Kings Mountain senior eyes second state wrestling title
- Ryan Hayes
- 9 hours ago
- 3 min read

KINGS MOUNTAIN, N.C. — Will Varner returns to the Greensboro Coliseum this weekend as Kings Mountain High School’s defending 38-0 NCHSAA 3A state champion at 150 pounds, seeking to cap his career with back-to-back titles while competing at 6A 165 pounds this senior year as the classification has realigned.
One year after a perfect junior season, Varner has faced a tougher path this year with losses at the Southern Slam tournament exposing bad habits and lapses in mental focus that kept him from being fully dialed in.
Varner’s wrestling roots trace to Mat Masters in Gastonia, where coach Ronny Huitt sparked his passion. “Yeah, he really got me into it.
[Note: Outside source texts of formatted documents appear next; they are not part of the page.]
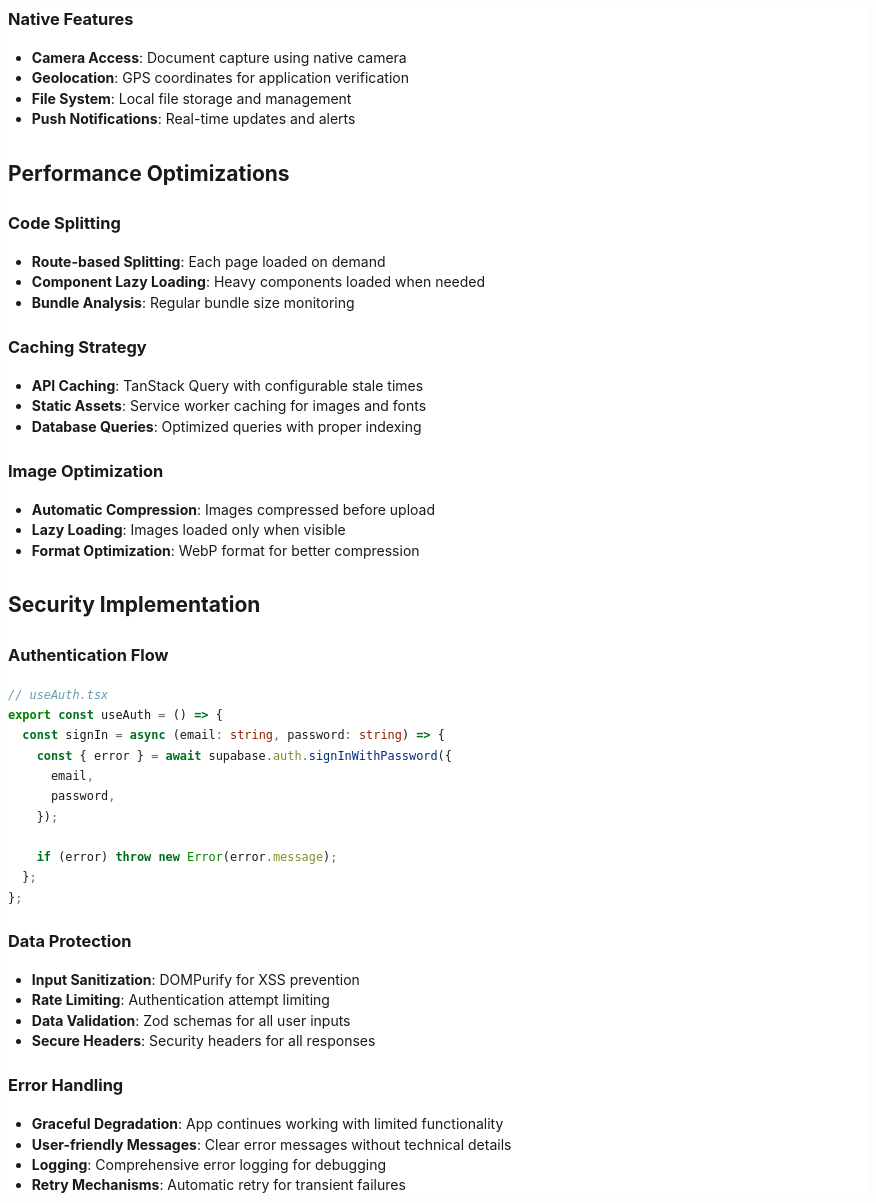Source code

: ### Native Features
- **Camera Access**: Document capture using native camera
- **Geolocation**: GPS coordinates for application verification
- **File System**: Local file storage and management
- **Push Notifications**: Real-time updates and alerts

## Performance Optimizations

### Code Splitting
- **Route-based Splitting**: Each page loaded on demand
- **Component Lazy Loading**: Heavy components loaded when needed
- **Bundle Analysis**: Regular bundle size monitoring

### Caching Strategy
- **API Caching**: TanStack Query with configurable stale times
- **Static Assets**: Service worker caching for images and fonts
- **Database Queries**: Optimized queries with proper indexing

### Image Optimization
- **Automatic Compression**: Images compressed before upload
- **Lazy Loading**: Images loaded only when visible
- **Format Optimization**: WebP format for better compression

## Security Implementation

### Authentication Flow
```typescript
// useAuth.tsx
export const useAuth = () => {
  const signIn = async (email: string, password: string) => {
    const { error } = await supabase.auth.signInWithPassword({
      email,
      password,
    });
    
    if (error) throw new Error(error.message);
  };
};
```

### Data Protection
- **Input Sanitization**: DOMPurify for XSS prevention
- **Rate Limiting**: Authentication attempt limiting
- **Data Validation**: Zod schemas for all user inputs
- **Secure Headers**: Security headers for all responses

### Error Handling
- **Graceful Degradation**: App continues working with limited functionality
- **User-friendly Messages**: Clear error messages without technical details
- **Logging**: Comprehensive error logging for debugging
- **Retry Mechanisms**: Automatic retry for transient failures
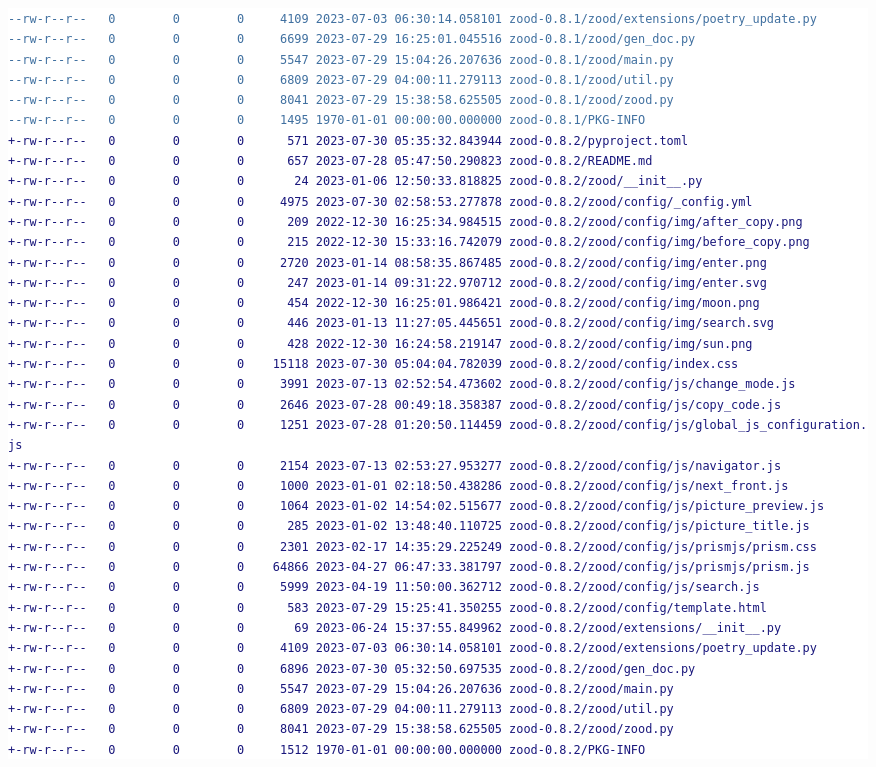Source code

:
 ```diff
--rw-r--r--   0        0        0     4109 2023-07-03 06:30:14.058101 zood-0.8.1/zood/extensions/poetry_update.py
--rw-r--r--   0        0        0     6699 2023-07-29 16:25:01.045516 zood-0.8.1/zood/gen_doc.py
--rw-r--r--   0        0        0     5547 2023-07-29 15:04:26.207636 zood-0.8.1/zood/main.py
--rw-r--r--   0        0        0     6809 2023-07-29 04:00:11.279113 zood-0.8.1/zood/util.py
--rw-r--r--   0        0        0     8041 2023-07-29 15:38:58.625505 zood-0.8.1/zood/zood.py
--rw-r--r--   0        0        0     1495 1970-01-01 00:00:00.000000 zood-0.8.1/PKG-INFO
+-rw-r--r--   0        0        0      571 2023-07-30 05:35:32.843944 zood-0.8.2/pyproject.toml
+-rw-r--r--   0        0        0      657 2023-07-28 05:47:50.290823 zood-0.8.2/README.md
+-rw-r--r--   0        0        0       24 2023-01-06 12:50:33.818825 zood-0.8.2/zood/__init__.py
+-rw-r--r--   0        0        0     4975 2023-07-30 02:58:53.277878 zood-0.8.2/zood/config/_config.yml
+-rw-r--r--   0        0        0      209 2022-12-30 16:25:34.984515 zood-0.8.2/zood/config/img/after_copy.png
+-rw-r--r--   0        0        0      215 2022-12-30 15:33:16.742079 zood-0.8.2/zood/config/img/before_copy.png
+-rw-r--r--   0        0        0     2720 2023-01-14 08:58:35.867485 zood-0.8.2/zood/config/img/enter.png
+-rw-r--r--   0        0        0      247 2023-01-14 09:31:22.970712 zood-0.8.2/zood/config/img/enter.svg
+-rw-r--r--   0        0        0      454 2022-12-30 16:25:01.986421 zood-0.8.2/zood/config/img/moon.png
+-rw-r--r--   0        0        0      446 2023-01-13 11:27:05.445651 zood-0.8.2/zood/config/img/search.svg
+-rw-r--r--   0        0        0      428 2022-12-30 16:24:58.219147 zood-0.8.2/zood/config/img/sun.png
+-rw-r--r--   0        0        0    15118 2023-07-30 05:04:04.782039 zood-0.8.2/zood/config/index.css
+-rw-r--r--   0        0        0     3991 2023-07-13 02:52:54.473602 zood-0.8.2/zood/config/js/change_mode.js
+-rw-r--r--   0        0        0     2646 2023-07-28 00:49:18.358387 zood-0.8.2/zood/config/js/copy_code.js
+-rw-r--r--   0        0        0     1251 2023-07-28 01:20:50.114459 zood-0.8.2/zood/config/js/global_js_configuration.js
+-rw-r--r--   0        0        0     2154 2023-07-13 02:53:27.953277 zood-0.8.2/zood/config/js/navigator.js
+-rw-r--r--   0        0        0     1000 2023-01-01 02:18:50.438286 zood-0.8.2/zood/config/js/next_front.js
+-rw-r--r--   0        0        0     1064 2023-01-02 14:54:02.515677 zood-0.8.2/zood/config/js/picture_preview.js
+-rw-r--r--   0        0        0      285 2023-01-02 13:48:40.110725 zood-0.8.2/zood/config/js/picture_title.js
+-rw-r--r--   0        0        0     2301 2023-02-17 14:35:29.225249 zood-0.8.2/zood/config/js/prismjs/prism.css
+-rw-r--r--   0        0        0    64866 2023-04-27 06:47:33.381797 zood-0.8.2/zood/config/js/prismjs/prism.js
+-rw-r--r--   0        0        0     5999 2023-04-19 11:50:00.362712 zood-0.8.2/zood/config/js/search.js
+-rw-r--r--   0        0        0      583 2023-07-29 15:25:41.350255 zood-0.8.2/zood/config/template.html
+-rw-r--r--   0        0        0       69 2023-06-24 15:37:55.849962 zood-0.8.2/zood/extensions/__init__.py
+-rw-r--r--   0        0        0     4109 2023-07-03 06:30:14.058101 zood-0.8.2/zood/extensions/poetry_update.py
+-rw-r--r--   0        0        0     6896 2023-07-30 05:32:50.697535 zood-0.8.2/zood/gen_doc.py
+-rw-r--r--   0        0        0     5547 2023-07-29 15:04:26.207636 zood-0.8.2/zood/main.py
+-rw-r--r--   0        0        0     6809 2023-07-29 04:00:11.279113 zood-0.8.2/zood/util.py
+-rw-r--r--   0        0        0     8041 2023-07-29 15:38:58.625505 zood-0.8.2/zood/zood.py
+-rw-r--r--   0        0        0     1512 1970-01-01 00:00:00.000000 zood-0.8.2/PKG-INFO
```

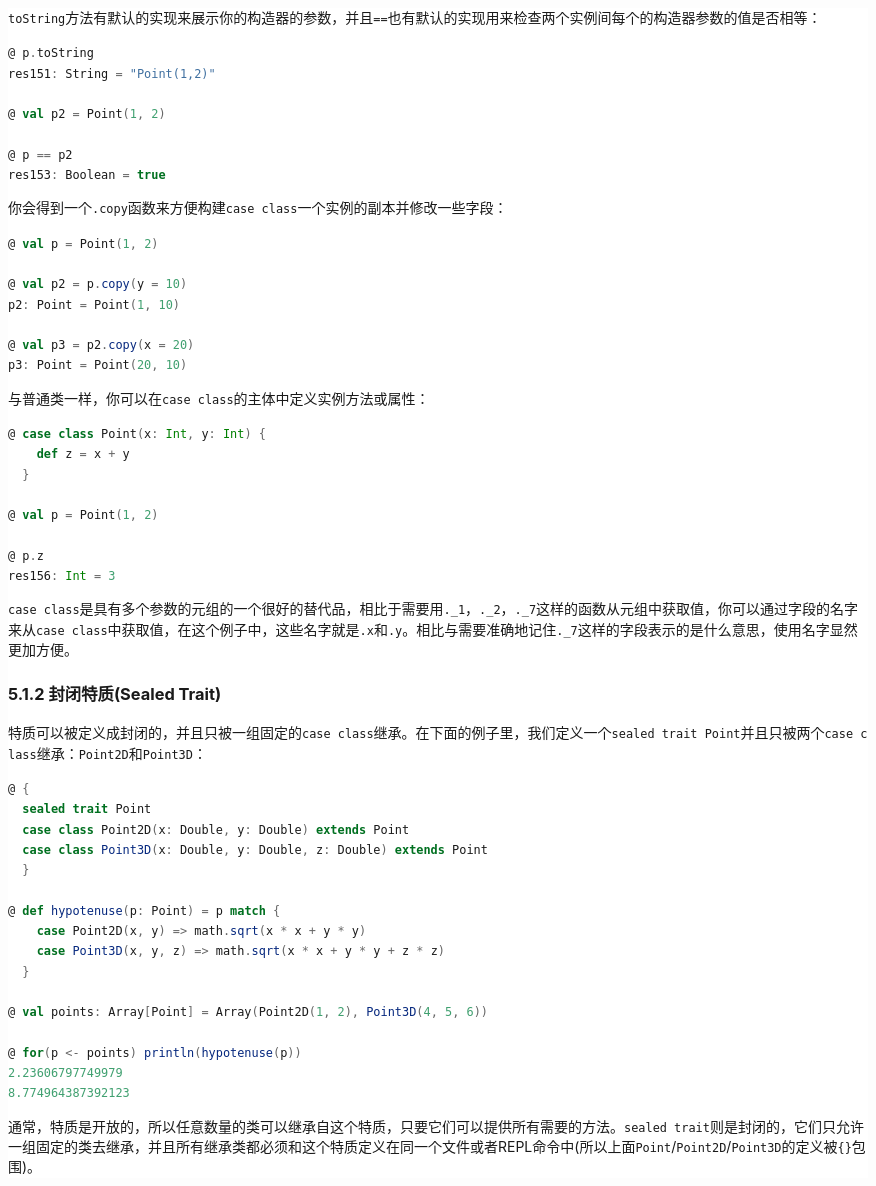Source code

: `toString`方法有默认的实现来展示你的构造器的参数，并且`==`也有默认的实现用来检查两个实例间每个的构造器参数的值是否相等：

```scala
@ p.toString
res151: String = "Point(1,2)"

@ val p2 = Point(1, 2)

@ p == p2
res153: Boolean = true
```

你会得到一个`.copy`函数来方便构建`case class`一个实例的副本并修改一些字段：

```scala
@ val p = Point(1, 2)

@ val p2 = p.copy(y = 10)
p2: Point = Point(1, 10)

@ val p3 = p2.copy(x = 20)
p3: Point = Point(20, 10)
```

与普通类一样，你可以在`case class`的主体中定义实例方法或属性：

```scala
@ case class Point(x: Int, y: Int) {
    def z = x + y
  }

@ val p = Point(1, 2)

@ p.z
res156: Int = 3

```

`case class`是具有多个参数的元组的一个很好的替代品，相比于需要用`._1`，`._2`，`._7`这样的函数从元组中获取值，你可以通过字段的名字来从`case class`中获取值，在这个例子中，这些名字就是`.x`和`.y`。相比与需要准确地记住`._7`这样的字段表示的是什么意思，使用名字显然更加方便。

### 5.1.2 封闭特质(Sealed Trait)
特质可以被定义成封闭的，并且只被一组固定的`case class`继承。在下面的例子里，我们定义一个`sealed trait Point`并且只被两个`case class`继承：`Point2D`和`Point3D`：

```scala
@ {
  sealed trait Point
  case class Point2D(x: Double, y: Double) extends Point
  case class Point3D(x: Double, y: Double, z: Double) extends Point
  }

@ def hypotenuse(p: Point) = p match {
    case Point2D(x, y) => math.sqrt(x * x + y * y)
    case Point3D(x, y, z) => math.sqrt(x * x + y * y + z * z)
  }

@ val points: Array[Point] = Array(Point2D(1, 2), Point3D(4, 5, 6))

@ for(p <- points) println(hypotenuse(p))
2.23606797749979
8.774964387392123
```
通常，特质是开放的，所以任意数量的类可以继承自这个特质，只要它们可以提供所有需要的方法。`sealed trait`则是封闭的，它们只允许一组固定的类去继承，并且所有继承类都必须和这个特质定义在同一个文件或者REPL命令中(所以上面`Point`/`Point2D`/`Point3D`的定义被`{}`包围)。
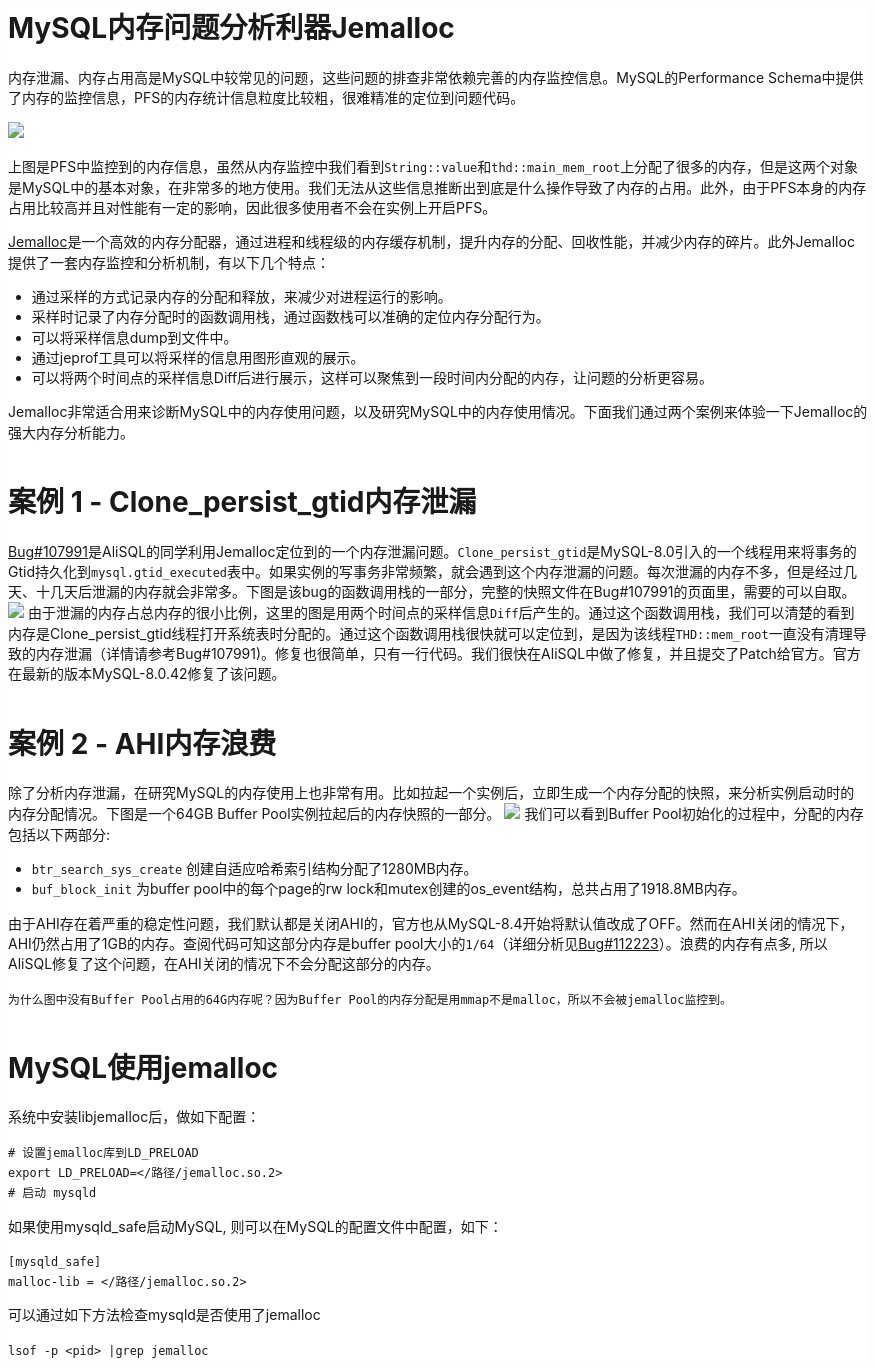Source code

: # MySQL内存问题分析利器Jemalloc
内存泄漏、内存占用高是MySQL中较常见的问题，这些问题的排查非常依赖完善的内存监控信息。MySQL的Performance Schema中提供了内存的监控信息，PFS的内存统计信息粒度比较粗，很难精准的定位到问题代码。

![](http://mmbiz.qpic.cn/sz_mmbiz_png/ibf4J5w9SFz4qibCyCxtwSASicXk2rlzpar3tmHauB4moaicvcSw0DuonIgtfPWXqStITXNcBVfw9fPefnPVkRBarg/640?wx_fmt=png&from=appmsg)

上图是PFS中监控到的内存信息，虽然从内存监控中我们看到`String::value`和`thd::main_mem_root`上分配了很多的内存，但是这两个对象是MySQL中的基本对象，在非常多的地方使用。我们无法从这些信息推断出到底是什么操作导致了内存的占用。此外，由于PFS本身的内存占用比较高并且对性能有一定的影响，因此很多使用者不会在实例上开启PFS。

[Jemalloc](https://github.com/jemalloc/jemalloc)是一个高效的内存分配器，通过进程和线程级的内存缓存机制，提升内存的分配、回收性能，并减少内存的碎片。此外Jemalloc提供了一套内存监控和分析机制，有以下几个特点：

- 通过采样的方式记录内存的分配和释放，来减少对进程运行的影响。
- 采样时记录了内存分配时的函数调用栈，通过函数栈可以准确的定位内存分配行为。
- 可以将采样信息dump到文件中。
- 通过jeprof工具可以将采样的信息用图形直观的展示。
- 可以将两个时间点的采样信息Diff后进行展示，这样可以聚焦到一段时间内分配的内存，让问题的分析更容易。

Jemalloc非常适合用来诊断MySQL中的内存使用问题，以及研究MySQL中的内存使用情况。下面我们通过两个案例来体验一下Jemalloc的强大内存分析能力。

# 案例 1 - Clone_persist_gtid内存泄漏
[Bug#107991](https://bugs.mysql.com/bug.php?id=107991)是AliSQL的同学利用Jemalloc定位到的一个内存泄漏问题。`Clone_persist_gtid`是MySQL-8.0引入的一个线程用来将事务的Gtid持久化到`mysql.gtid_executed`表中。如果实例的写事务非常频繁，就会遇到这个内存泄漏的问题。每次泄漏的内存不多，但是经过几天、十几天后泄漏的内存就会非常多。下图是该bug的函数调用栈的一部分，完整的快照文件在Bug#107991的页面里，需要的可以自取。
![](http://mmbiz.qpic.cn/sz_mmbiz_png/ibf4J5w9SFz4qibCyCxtwSASicXk2rlzparWibCDhQqeLp8UZj6loNYmABgB6KFTfibrgsVo3ibTvJhUBr3AqQ4VXBlQ/640?wx_fmt=png&from=appmsg)
由于泄漏的内存占总内存的很小比例，这里的图是用两个时间点的采样信息`Diff`后产生的。通过这个函数调用栈，我们可以清楚的看到内存是Clone_persist_gtid线程打开系统表时分配的。通过这个函数调用栈很快就可以定位到，是因为该线程`THD::mem_root`一直没有清理导致的内存泄漏（详情请参考Bug#107991)。修复也很简单，只有一行代码。我们很快在AliSQL中做了修复，并且提交了Patch给官方。官方在最新的版本MySQL-8.0.42修复了该问题。

# 案例 2 - AHI内存浪费
除了分析内存泄漏，在研究MySQL的内存使用上也非常有用。比如拉起一个实例后，立即生成一个内存分配的快照，来分析实例启动时的内存分配情况。下图是一个64GB Buffer Pool实例拉起后的内存快照的一部分。
![](http://mmbiz.qpic.cn/sz_mmbiz_png/ibf4J5w9SFz4z3HlTS49TWXOKL1jv2zMqWbba8icP1sPibEf2aOmWTPldvOlZp23rSKuNgqGicesZrSDpBpVibgXaQA/640?wx_fmt=png&from=appmsg)
我们可以看到Buffer Pool初始化的过程中，分配的内存包括以下两部分:
- `btr_search_sys_create` 创建自适应哈希索引结构分配了1280MB内存。
- `buf_block_init` 为buffer pool中的每个page的rw lock和mutex创建的os_event结构，总共占用了1918.8MB内存。

由于AHI存在着严重的稳定性问题，我们默认都是关闭AHI的，官方也从MySQL-8.4开始将默认值改成了OFF。然而在AHI关闭的情况下，AHI仍然占用了1GB的内存。查阅代码可知这部分内存是buffer pool大小的`1/64`（详细分析见[Bug#112223](https://bugs.mysql.com/bug.php?id=112223)）。浪费的内存有点多, 所以AliSQL修复了这个问题，在AHI关闭的情况下不会分配这部分的内存。

`为什么图中没有Buffer Pool占用的64G内存呢？因为Buffer Pool的内存分配是用mmap不是malloc，所以不会被jemalloc监控到。`

# MySQL使用jemalloc

系统中安装libjemalloc后，做如下配置：

```shell
# 设置jemalloc库到LD_PRELOAD
export LD_PRELOAD=</路径/jemalloc.so.2>  
# 启动 mysqld
```
如果使用mysqld_safe启动MySQL, 则可以在MySQL的配置文件中配置，如下：
```
[mysqld_safe]
malloc-lib = </路径/jemalloc.so.2>
```
可以通过如下方法检查mysqld是否使用了jemalloc
```
lsof -p <pid> |grep jemalloc
```
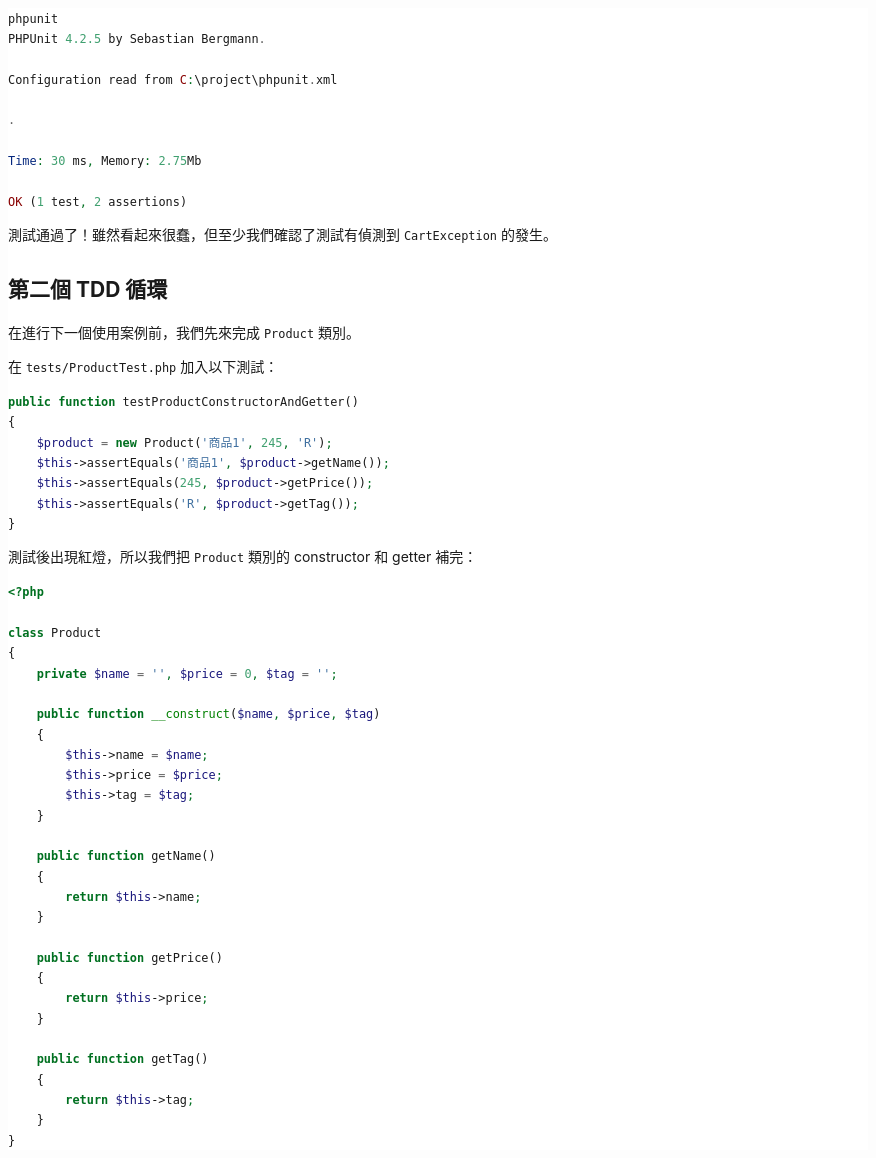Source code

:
 ```php
phpunit
PHPUnit 4.2.5 by Sebastian Bergmann.

Configuration read from C:\project\phpunit.xml

.

Time: 30 ms, Memory: 2.75Mb

OK (1 test, 2 assertions)
```

測試通過了！雖然看起來很蠢，但至少我們確認了測試有偵測到 `CartException` 的發生。

## 第二個 TDD 循環

在進行下一個使用案例前，我們先來完成 `Product` 類別。

在 `tests/ProductTest.php` 加入以下測試：

```php
public function testProductConstructorAndGetter()
{
    $product = new Product('商品1', 245, 'R');
    $this->assertEquals('商品1', $product->getName());
    $this->assertEquals(245, $product->getPrice());
    $this->assertEquals('R', $product->getTag());
}
```

測試後出現紅燈，所以我們把 `Product` 類別的 constructor 和 getter 補完：

```php
<?php

class Product
{
    private $name = '', $price = 0, $tag = '';

    public function __construct($name, $price, $tag)
    {
        $this->name = $name;
        $this->price = $price;
        $this->tag = $tag;
    }

    public function getName()
    {
        return $this->name;
    }

    public function getPrice()
    {
        return $this->price;
    }

    public function getTag()
    {
        return $this->tag;
    }
}
```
Really started the love for wrestling and really kind of got that go-go-go mentality in me right off the rip,” Varner said.
He advanced at Charlotte’s Darkhorse Wrestling Club under head coach Jim Avola. “Coach Jim and Adam right off the bat really helped me and really kind of bought into me right off the bat and I really got a whole lot better. And it made it more of a lifestyle,” he recalled.

Darkhorse assistant Jake Glunt instilled a guiding principle. “I would say do the hard things… the harder things you do, the easier life gets and the easier things do, the harder life gets. So that’s one big thing that I try to live by every day,” Varner said.
Reflecting on his undefeated junior campaign, Varner credited his inner circle. “Everybody that went into it made it special, especially people like Ryan Hayes and Jake Glunt… it kind of was a major milestone that was bound to happen that finally happened and to be undefeated just put the icing on cake for it,” he said.
In middle school, national tournaments paired Varner with elite talents like North Carolina native Joe Sealey — a High Point Central state champ who later dominated at Wyoming Seminary before Penn State — and Jax Forrest, now at Oklahoma State. “Being in their shadow 24/7, it helped me kind of rise… I’m very competitive, so I was always trying to outdo them, which would never happen, but it definitely helped me grow as a person as a wrestler,” he said.
Those experiences put high school stakes in perspective: “North Carolina State Championship really isn’t that big. It’s a huge deal, but there’s a whole lot more to it than just that.”

Post-thumb surgery, Varner’s junior year produced a 38-0 mark, 3A title, and 120 career wins, honored by the City of Kings Mountain. He singles out the state semifinal: “I got taken down twice or maybe three times back to back to back… and came back and scored 34 points and I think that showed really who I was.”
This season tested him differently. “Head really wasn’t in the right place. Didn’t have a lot of great habits… It was all stuff that I could fix… I think it was needed,” Varner said of his Southern Slam results. He acknowledges mental gaps aside from any physical setbacks: “I definitely haven’t been 100… mentally I just haven’t matured as a wrestler to do all the right things and keep consistent behaviors.”
Support remains key. “The people in my corner really play a major role,” he said of his Kings Mountain and Darkhorse circle.
For states at 165 pounds, Varner keeps it straightforward: “All the adversity… setting a goal and going in there and achieving it… Just going out there and let it fly.” After his final match: “I think it’s going to be how much more could I have done?… a little bit of regret… but… a great feeling.”
Varner wants to compete in college wrestling at the highest attainable level and expects to make a decision soon.
To young fans, his advice carries edge: “I hope they just take away the overall personality. Just the free spirit… be a little mean out there… carry a little bit of grit.”
This weekend, Varner takes the mat for the final time in a Kings Mountain singlet, chasing that second state championship.